The salt marshes and salt ponds of southern San Diego Bay are 450 miles north of the mangrove fringed Laguna San Ignacio, a gray whale birthing lagoon on the Pacific Coast of the Baja California Peninsula. While geographically separated, these coastal embayments are connected by a common biophysical trait that binds them together as the world searches for a way to address the growing climate crisis.
In addition to being part of a linked chain of saltwater refuges on the Pacific Flyway that provide habitat for black brant, Eastern Pacific green sea turtles and important fisheries resources, we now know that these aquatic habitats called “blue carbon ecosystems” not only help us adapt to climate change, but can help us mitigate it as well.
Aquatic habitats such as seagrasses (also known as eelgrass), salt marshes and mangroves, are vital economic and recreational assets, and their ecosystem services, or the ecological benefits they provide, are key to addressing the increasing impacts of climate change.
That is why agencies such as the U.S. Fish and Wildlife Service, Port of San Diego, City of Imperial Beach and the California Coastal Conservancy among others, are helping to protect and restore hundreds of acres of seagrass meadows, salt marsh wetlands and riparian habitat throughout the southern portion of San Diego Bay. These nature-based solutions to climate change are the most cost-effective ways we have to protect local neighborhoods, businesses and flood-vulnerable infrastructure from floodwaters associated with rising sea levels.
Likewise in Laguna San Ignacio, a pristine desert lagoon, fishing communities are being hammered by tropical storms and hurricanes. It is here that our team at WILDCOAST is working with the United Women of El Dátil, a group of pioneering women who are planting mangroves as a buffer against storms and to build up local fisheries.
“The mangroves are what protect us from hurricanes because we are very close to the estuary and the beach,” said Minerva Carrillo, who lives in a plywood casita on the edge of the lagoon in one of the most remote coastlines in Baja California.
Mangroves exhibit a remarkable ability to capture and retain substantial amounts of carbon, up to ten times more than a tropical rainforest. In Laguna San Ignacio mangroves contribute to storing 920,900 tons of carbon annually, equivalent to the emissions produced by the gasoline consumption of 751,403 vehicles in a year.

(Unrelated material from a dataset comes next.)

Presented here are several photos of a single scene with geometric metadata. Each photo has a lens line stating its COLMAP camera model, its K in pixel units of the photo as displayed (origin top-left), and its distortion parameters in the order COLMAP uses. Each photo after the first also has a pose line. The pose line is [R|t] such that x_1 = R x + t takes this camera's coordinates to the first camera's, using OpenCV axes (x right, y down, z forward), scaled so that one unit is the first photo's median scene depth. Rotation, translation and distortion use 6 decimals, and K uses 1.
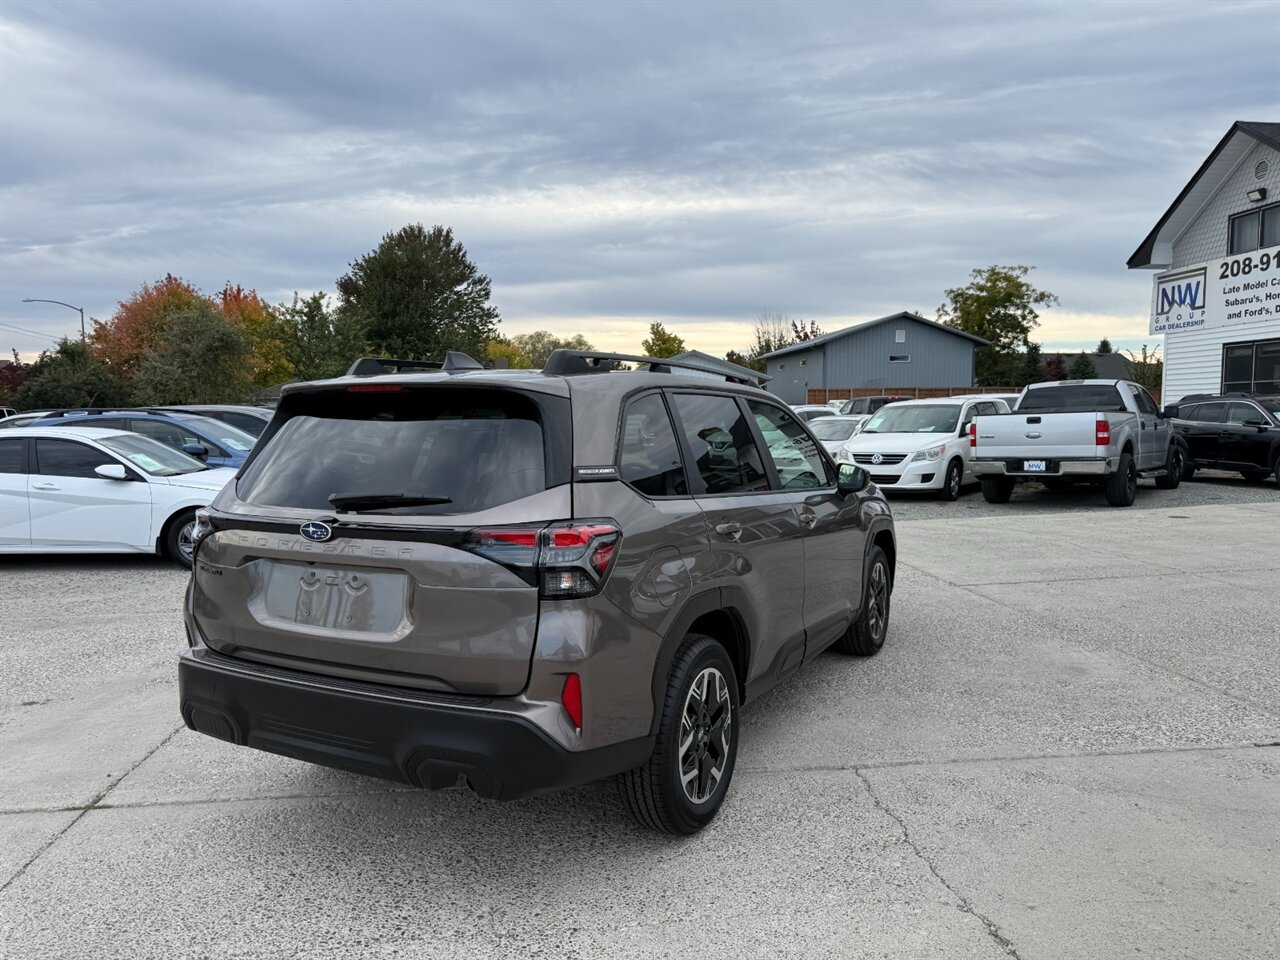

Mexico ranks fourth in the world in terms of mangrove coverage, with 2.2 million acres. Mexico’s most likely next president, Claudia Scheinbaum, earned a Ph.D. in energy engineering and carried out her doctoral research at Lawrence Berkeley National Laboratory. Hopefully, if elected, she would embrace addressing climate change and especially community-based mangrove conservation and restoration in a way that has eluded President Andrés Manuel López Obrador.
In California, greenhouse gasses sequestered by blue carbon ecosystems provide an additional incentive for agencies and coastal communities to invest in preserving and restoring these aquatic superheroes. In San Diego Bay, a study by the Port of San Diego found that, “The bay’s eelgrass beds currently contain 170,000 metric tons of carbon dioxide (CO2), which is equivalent to the same amount of CO2 emitted by more than 37,000 cars annually.”
With the North American Carbon World conference in San Francisco this week, from March 19 to 21, the issue of using carbon markets and government incentives to expand blue carbon ecosystems in California and Mexico to protect fragile coastlines, fisheries, endangered wildlife and our global climate, is more pressing than ever. The conference brings together the private sector, conservation organizations, community members, and government agencies from the U.S., Mexico, Canada and Central America.
In both California and Mexico, efforts to rewild our blue carbon ecosystems are coming from the ground up but need much more support from governments and carbon markets. “We started working with mangroves because they bring many benefits to our community,” said Carrillo, “But they benefit the entire world.”